Остров - стр. 33
Он его понимал и не понимал. Маленький щупленький Миша не пользовался такой популярностью у женщин, как плечистый рослый Жора. Ольга же была красива именно той истинно русской красотой, которую издревле воспевали поэты и писатели, и про которую неутомимо твердят иностранцы: русая коса до пояса, голубые глазищи в пол-лица, тонкая талия, крутые бедра, а грудь, хоть поднос ставь. Та красота, которая уже практически нигде не встречается, только вот в таких аномальных местах вроде Липецка или Ельца. Та красота, мимо которой ни один нормальный мужик спокойно не пройдет, сколько бы ему недокормленных изможденных моделей в качестве эталона ни навязывали глянцевые журналы и голливудские фильмы.
Во всяком случае, когда Ольга в панике приехала к Жоре в Москву, нашла его в аудитории, и тут же сходу вывалила на него ошеломляющую новость, он, глядя на ее зареванное, но все равно прекрасное лицо, уже готов был согласиться и на свадьбу, и на ребенка, если бы она сдуру не начала ему угрожать (пойду, мол, в райком, ты же комсомолец! и так далее). Для Жоры Гореславского угрозы всю жизнь были, что красная тряпка для быка: он моментально становился глух к доводам разума. Вот и сейчас, услышав про райком, он спокойно развернулся и вышел, оставив Ольгу рыдать, уронив голову на руки. Тут-то и увидел ее Миша Остапчук. И напрасно Жора уговаривал друга одуматься, убеждал, что это все игра – девушке надо замуж, а уж за кого – не суть важно. И он, вообще, не уверен, что это его ребенок, ну и все в таком духе. В ответ он слышал неизменное: «Ты подлец!»
Михаил женился на Ольге и уехал жить в Липецк: московские родственники жену-провинциалку не одобрили, и делить квадратные метры наотрез отказались. Михаил и не настаивал – в Липецк так в Липецк. Все равно из института его к тому времени поперли.

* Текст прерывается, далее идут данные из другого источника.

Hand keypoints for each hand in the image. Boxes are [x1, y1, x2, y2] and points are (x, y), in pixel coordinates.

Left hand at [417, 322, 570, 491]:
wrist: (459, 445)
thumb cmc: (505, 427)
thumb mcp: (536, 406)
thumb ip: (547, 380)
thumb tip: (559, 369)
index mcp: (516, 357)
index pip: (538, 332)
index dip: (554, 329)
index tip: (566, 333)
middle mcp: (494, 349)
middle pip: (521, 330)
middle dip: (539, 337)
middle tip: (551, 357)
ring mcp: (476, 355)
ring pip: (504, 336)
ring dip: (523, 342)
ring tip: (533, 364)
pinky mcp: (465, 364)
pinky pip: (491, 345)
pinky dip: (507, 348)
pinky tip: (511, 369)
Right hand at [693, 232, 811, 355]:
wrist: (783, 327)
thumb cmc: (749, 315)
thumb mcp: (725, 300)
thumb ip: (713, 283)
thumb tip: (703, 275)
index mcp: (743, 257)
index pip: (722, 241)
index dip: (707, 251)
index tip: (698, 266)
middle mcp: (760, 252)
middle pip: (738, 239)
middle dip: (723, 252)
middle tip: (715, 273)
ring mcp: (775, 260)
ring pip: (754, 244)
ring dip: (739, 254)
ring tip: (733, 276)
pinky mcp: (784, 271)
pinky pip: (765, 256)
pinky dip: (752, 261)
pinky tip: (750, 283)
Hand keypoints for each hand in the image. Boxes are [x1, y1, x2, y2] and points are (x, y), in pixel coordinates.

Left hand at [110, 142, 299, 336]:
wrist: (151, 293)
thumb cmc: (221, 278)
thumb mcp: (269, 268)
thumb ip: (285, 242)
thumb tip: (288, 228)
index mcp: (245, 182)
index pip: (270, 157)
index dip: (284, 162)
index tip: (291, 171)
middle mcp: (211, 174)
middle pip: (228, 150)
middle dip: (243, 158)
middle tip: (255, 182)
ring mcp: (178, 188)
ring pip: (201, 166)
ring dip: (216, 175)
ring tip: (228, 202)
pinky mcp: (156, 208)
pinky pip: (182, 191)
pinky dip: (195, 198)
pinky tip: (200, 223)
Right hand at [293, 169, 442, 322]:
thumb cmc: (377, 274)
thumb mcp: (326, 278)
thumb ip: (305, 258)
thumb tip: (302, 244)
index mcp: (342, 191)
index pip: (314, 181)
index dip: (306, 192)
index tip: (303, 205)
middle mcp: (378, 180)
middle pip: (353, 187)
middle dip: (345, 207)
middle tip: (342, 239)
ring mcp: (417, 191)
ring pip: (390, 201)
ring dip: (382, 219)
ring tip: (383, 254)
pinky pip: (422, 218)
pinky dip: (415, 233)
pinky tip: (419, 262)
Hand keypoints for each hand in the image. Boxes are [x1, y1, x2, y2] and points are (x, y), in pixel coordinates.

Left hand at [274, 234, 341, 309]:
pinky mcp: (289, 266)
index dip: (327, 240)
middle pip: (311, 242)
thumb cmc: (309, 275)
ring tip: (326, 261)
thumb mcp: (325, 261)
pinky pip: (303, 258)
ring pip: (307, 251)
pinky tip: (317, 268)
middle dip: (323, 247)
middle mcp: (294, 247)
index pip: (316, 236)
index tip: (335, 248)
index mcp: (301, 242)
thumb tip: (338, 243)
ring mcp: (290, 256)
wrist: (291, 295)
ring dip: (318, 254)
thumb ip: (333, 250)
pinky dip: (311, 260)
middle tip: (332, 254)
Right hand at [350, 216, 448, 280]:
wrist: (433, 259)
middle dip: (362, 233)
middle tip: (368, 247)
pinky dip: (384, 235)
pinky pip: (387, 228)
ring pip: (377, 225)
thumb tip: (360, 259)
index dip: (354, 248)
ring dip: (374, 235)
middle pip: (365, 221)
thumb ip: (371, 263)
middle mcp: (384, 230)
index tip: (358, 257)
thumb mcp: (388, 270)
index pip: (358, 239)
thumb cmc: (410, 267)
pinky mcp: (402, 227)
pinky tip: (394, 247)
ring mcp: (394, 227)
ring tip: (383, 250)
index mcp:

Ольга бросила его через пять лет. Нашла себе другого – столичного инженера, присланного на местный завод цветных металлов. Так что вскоре она стала москвичкой, а Михаил прижился в Липецке, в однокомнатной квартирушке, доставшейся ему после развода. С ребенком видеться она ему не разрешала (все равно не твой), хотя алименты исправно трясла. Тогда вот и встретились они впервые за пять лет после выпуска. Михаил в Москву приехал и к Жоре домой заявился, а до того и знать его не хотел. Посидели, выпили – хорошо выпили – и пришли к выводу, что бабы, понятное дело, кто, а мужики – идиоты, конечно.
Все это Гореславский Юле рассказывал, пока они медленно шли с пляжа обратно. Рассказывал спокойно, в обычной своей насмешливой манере.
– Ну что скажешь? – спросил он, закончив воспоминания, – Как на твой женский взгляд, подлец я или нет?
– Не знаю, – честно призналась она. – А как вы сами думаете?
– И я не знаю. Вот столько лет прошло и до сих пор не знаю. Сказать, что совесть меня мучает? Так ведь нет. Любопытство – да.
– Любопытство?
– Ну да. Вот если бы я женился тогда на Ольге, чтобы было? Стал бы Бендер великим художником? А я? Стал бы, вообще, кем-нибудь или поехал бы в Липецк помидоры выращивать?
– Помидоры? – удивилась Юля.
– Именно. Ольгина семья всю жизнь помидоры выращивала. Целые плантации. Потом на рынке продавали и всю зиму тем кормились, каждую весну, лето, осень на грядках горбатились и так всю жизнь.